It’s my habit in shul on Shabbat to read divrei Torah during the repetition of the Amidah, to pick one to share at my Shabbat table. Sometimes, however, the dvar Torah picks me.
Last Shabbat, one week after the massacre, I read my divrei Torah distracted by worries for our two sons in Israel, and for all klal Yisrael. Eventually, I read Rav Frand on Parsha Bereishit (available at torah.org). He pointed to the verse in sefer Devarim that we should walk after Hashem, and cited the Gemara in Sotah that this refers to emulating Hashem’s quality of chesed. The Gemara provides several examples: Hashem making leather clothes for Adam and Chava, visiting Avraham during his recuperation, consoling Yitzchak upon Avraham’s death and, in the Torah’s final parsha, burying Moshe. From this we learn to clothe the poor, visit the sick, attend a house of mourning, and bury the dead.
Rav Simlai adds that the Torah begins and ends with kindness: “Hashem made for them leather garments” and much later, “He buried him (Moshe) in the depression.” But since we’ve already been given the examples that prove it—what does this add? It’s teaching a new idea: that Hashem is showing us how to perform these acts of chesed. Hashem performs Moshe’s burial the way we are taught to generally perform chesed, that is, without taking credit. “He” buries Moshe; we know this refers to Hashem, but Hashem acts anonymously.
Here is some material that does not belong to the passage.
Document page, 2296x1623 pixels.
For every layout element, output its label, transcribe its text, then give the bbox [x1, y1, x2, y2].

But in the Garden of Eden, Hashem acts publicly; the verse cites him by name, because circumstances required it. Adam and Chava were about to embark on a painful exile from the only home they’d ever known. They must have felt terrible, alone, cut off from Hashem. So Hashem was saying, “Hineni—here I am. You walk into exile, but not alone. I am with you.”
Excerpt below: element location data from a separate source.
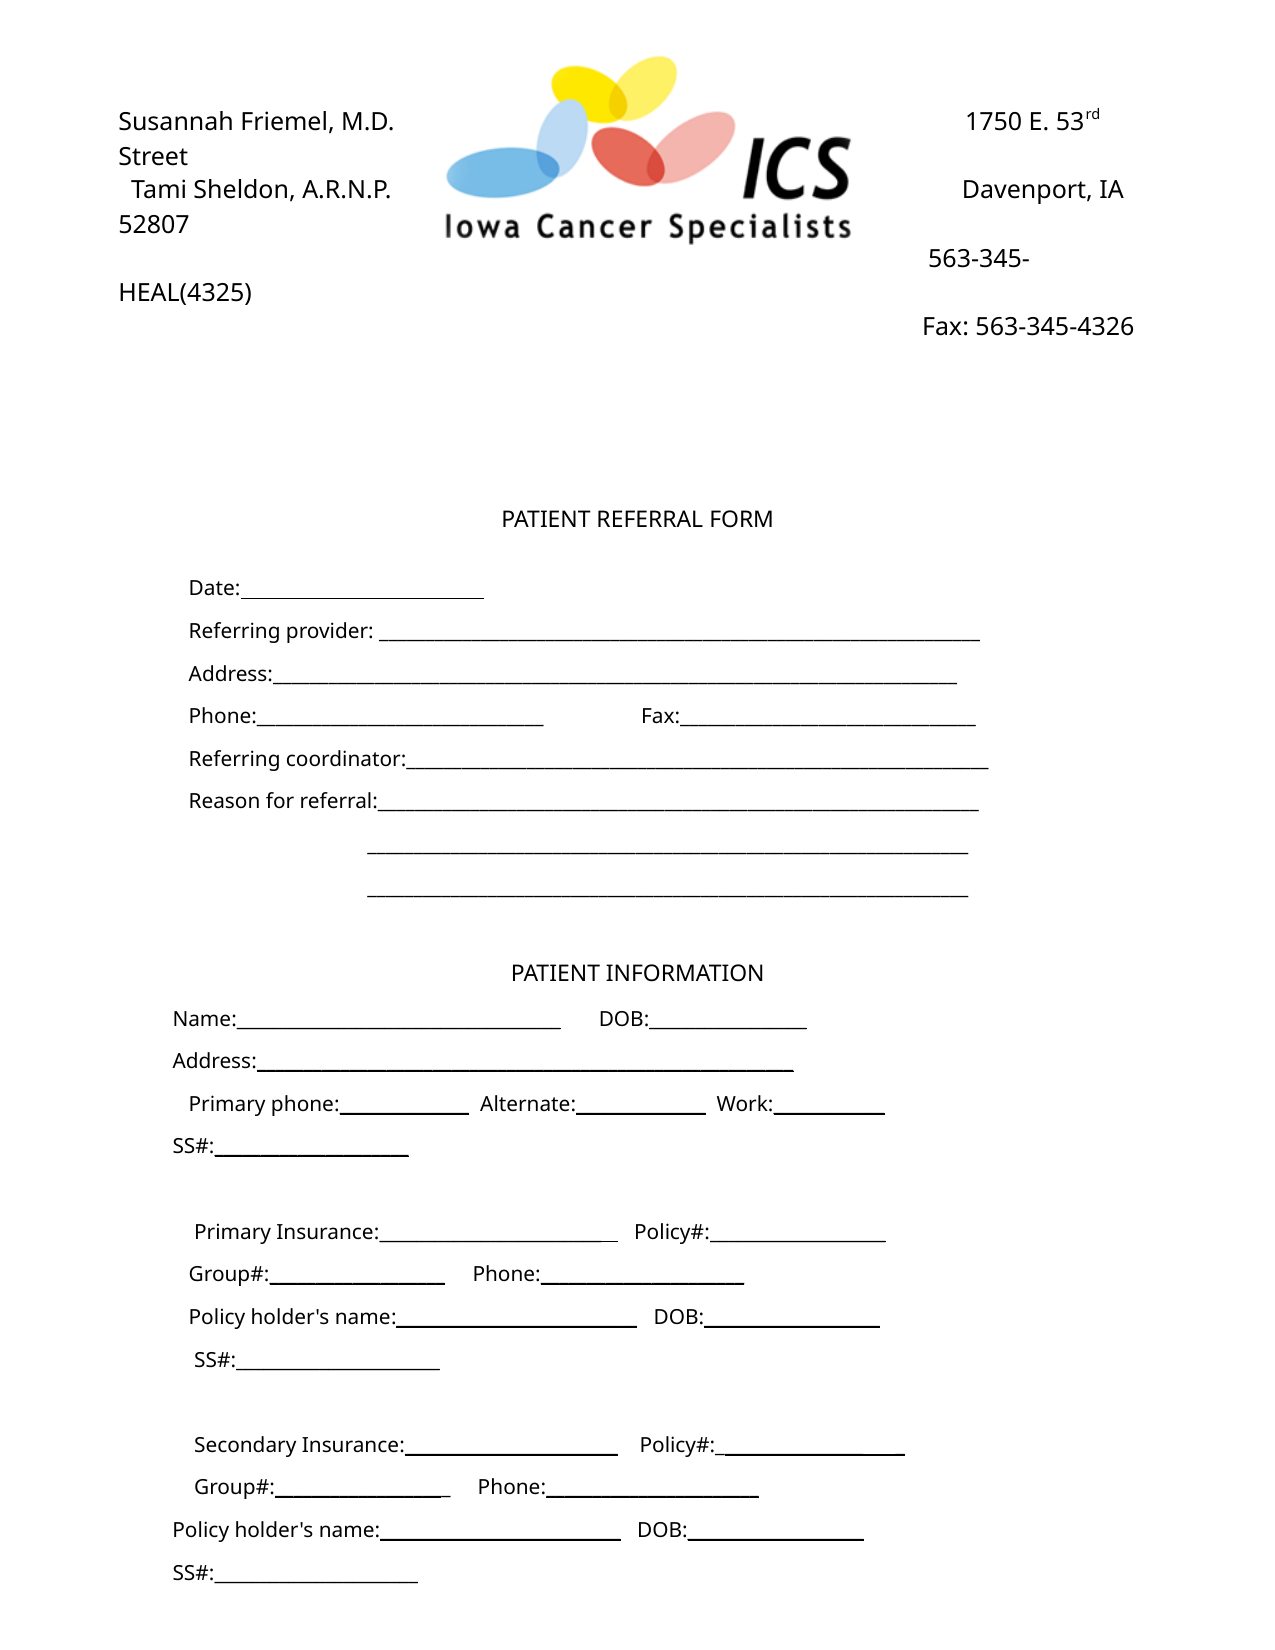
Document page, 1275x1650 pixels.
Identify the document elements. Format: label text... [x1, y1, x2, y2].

text Tami Sheldon, A.R.N.P. Davenport, IA 52807 [118, 172, 418, 240]
text _________________________________________________________________ [118, 829, 1157, 858]
text Reason for referral:_________________________________________________________________ [118, 787, 1157, 815]
text Primary phone:______________ Alternate:______________ Work:____________ [118, 1089, 1157, 1117]
text Fax: 563-345-4326 [118, 308, 1157, 342]
text Tami Sheldon, A.R.N.P. Davenport, IA 52807 [880, 172, 1157, 240]
text PATIENT REFERRAL FORM [118, 503, 1157, 534]
text PATIENT INFORMATION [118, 957, 1157, 988]
text SS#:______________________ [118, 1558, 1157, 1586]
text SS#:_____________________ [118, 1132, 1157, 1160]
text Date: [118, 573, 1157, 602]
text Policy holder's name:__________________________ DOB:___________________ [118, 1515, 1157, 1543]
text Susannah Friemel, M.D. 1750 E. 53rd Street [880, 104, 1157, 172]
picture [418, 34, 880, 263]
text Phone:_______________________________ Fax:________________________________ [118, 701, 1157, 730]
text Group#:___________________ Phone:_______________________ [118, 1472, 1157, 1501]
text SS#:______________________ [118, 1345, 1157, 1373]
text Group#:___________________ Phone:______________________ [118, 1259, 1157, 1288]
text _________________________________________________________________ [118, 872, 1157, 900]
text Susannah Friemel, M.D. 1750 E. 53rd Street [118, 104, 418, 172]
text Policy holder's name:__________________________ DOB:___________________ [118, 1302, 1157, 1331]
text Secondary Insurance:_______________________ Policy#:________________ _ [118, 1430, 1157, 1458]
text Name:___________________________________ DOB:_________________ [118, 1004, 1157, 1032]
text Address:__________________________________________________________________________ [118, 659, 1157, 687]
text Referring coordinator:_______________________________________________________________ [118, 744, 1157, 772]
text Referring provider: _________________________________________________________________ [118, 616, 1157, 644]
text 563-345-HEAL(4325) [118, 240, 1157, 308]
text Primary Insurance:________________________ Policy#:___________________ [118, 1217, 1157, 1245]
text Address:__________________________________________________________ [118, 1046, 1157, 1075]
I wondered how best to communicate this to the group of teenage girls who would be at our Shabbat table, helping to celebrate the birthday of our daughter, Shira. Sometimes, I thought, you just need a hug, a big, divine hug, to know you’re not alone. And that would have been the end of my dvar Torah, except for what happened next.
Just a moment after this thought occurred to me, my friend Gary, who knew of our boys’ presence in Israel, walked up the aisle of the shul, crossed into my row, sat down beside me and—without saying a word—gave me a hug. A big one.
I don’t think Hashem was offering any promises for the future in that hug, except for this: Whatever comes, Hashem is by our side: my side, your side, the side of all klal Yisrael. And he will be there with us through whatever trials are to come.